**Exercise instructions**
a) Answer these questions from the guide on choosing target columns for machine learning:
(i) What rule of thumb does it give for the ratio of rows to columns?
(ii) Which column is sought in the single-target example?
(iii) Which columns may currently be selected for multi-label use?
b) Write the next part of the guide on choosing target columns for machine learning, picking up after its final sentence.

The more features (columns) you add, the more observations (rows) you need for machine learning to work properly. There is no fixed ratio for this as it is highly problem-dependent, but a good rule of thumb is to aim for at least 10x the number of rows to columns.

If you are solving a multiclass/multilabel problem, you should probably multiply this again by the number of classes. So if you had 10 columns and are predicting 10 different classes you would want at least 1k observations (if observations are uniformly distributed between classes, more if they are imbalanced).

# Data view

When the dataset analysis is complete, you will see the a sample of the data in tabular form and you'll be asked to select one or more target columns to be predicted.

# Select target columns

# Single target

To find the column that you would like to use as the target, you can either scroll across until you locate it or you can use the column filter box. In this case, we are looking for the SalePrice column:

Clicking on the target column opens a detailed view of the column metadata, which you can use to confirm that the target looks as you would expect. Clicking Set as target will add the column to the target list (as shown in the smaller modal at the top).

In this example, we are only selecting a single target. Therefore, you can now click Done on the target list modal. This will automatically take you to the Explore tab and begin the ML Data Prep process.

# Multiple targets

If you want to analyse a multi-label classification problem, you may select more than one target column. At present, only binary columns may be selected for multi-label use.

**Data block**

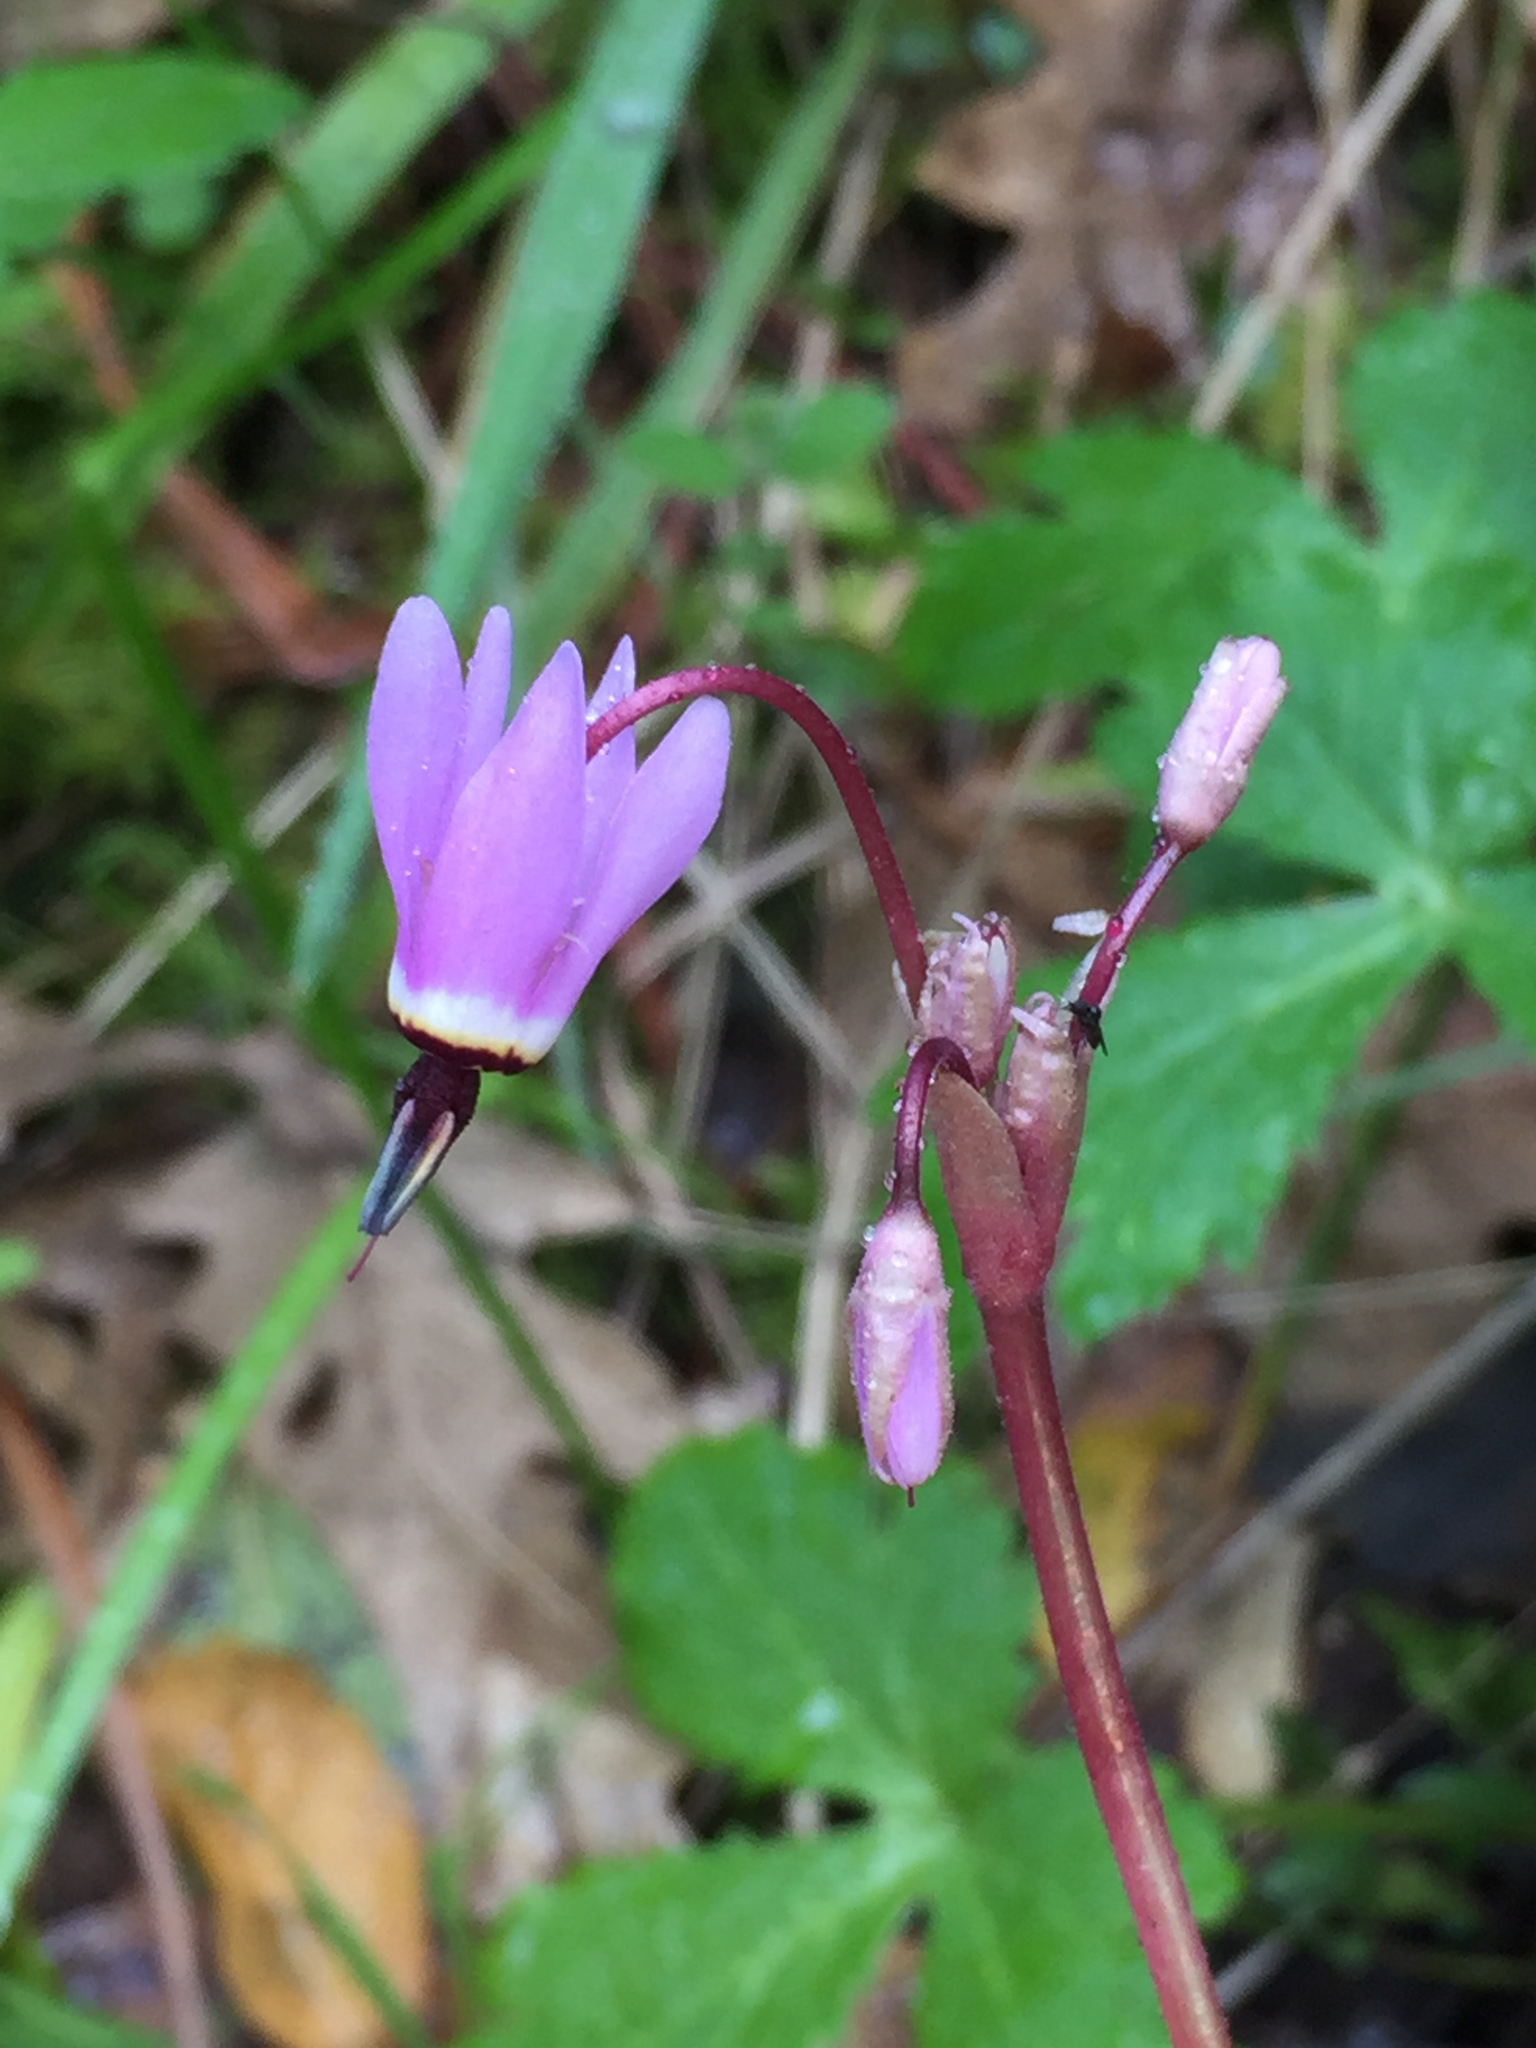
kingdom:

**Response list**
a)
(i) Aim for at least 10 times as many rows as columns.
(ii) The SalePrice column.
(iii) Only binary columns.

b)
To achieve this, instead of clicking Done as in the single target case, close the detailed column view for your first target and click on the next desired target column. For example, in the Titanic dataset you could add both Survived and Sex as targets. After selecting Survived as the first target, opening the detailed view for the Sex column would show:

Because one target is already selected, you can now access additional charts to compare this column to the current target (see vs Target and vs Target (proportional) links on the bottom right).

Click Set as target for the second column, and then continue the above process until all desired targets have been chosen. When you're ready to explore the dataset with these targets, click Done on the target list modal.

# Analysing other columns

Aside from selecting target columns, you can also click on any column in the data view to see its detailed metadata and understand its basic relationship to the current target. Further information about each column is available once ML Data Prep process is run.

# Data and Explore tabs

Once your first dataset has been uploaded, Data and Explore tabs will appear on the data page. You can use these at any time to switch between the data view and the exploration report for the selected dataset. You must have a target selected to use the Explore tab, however.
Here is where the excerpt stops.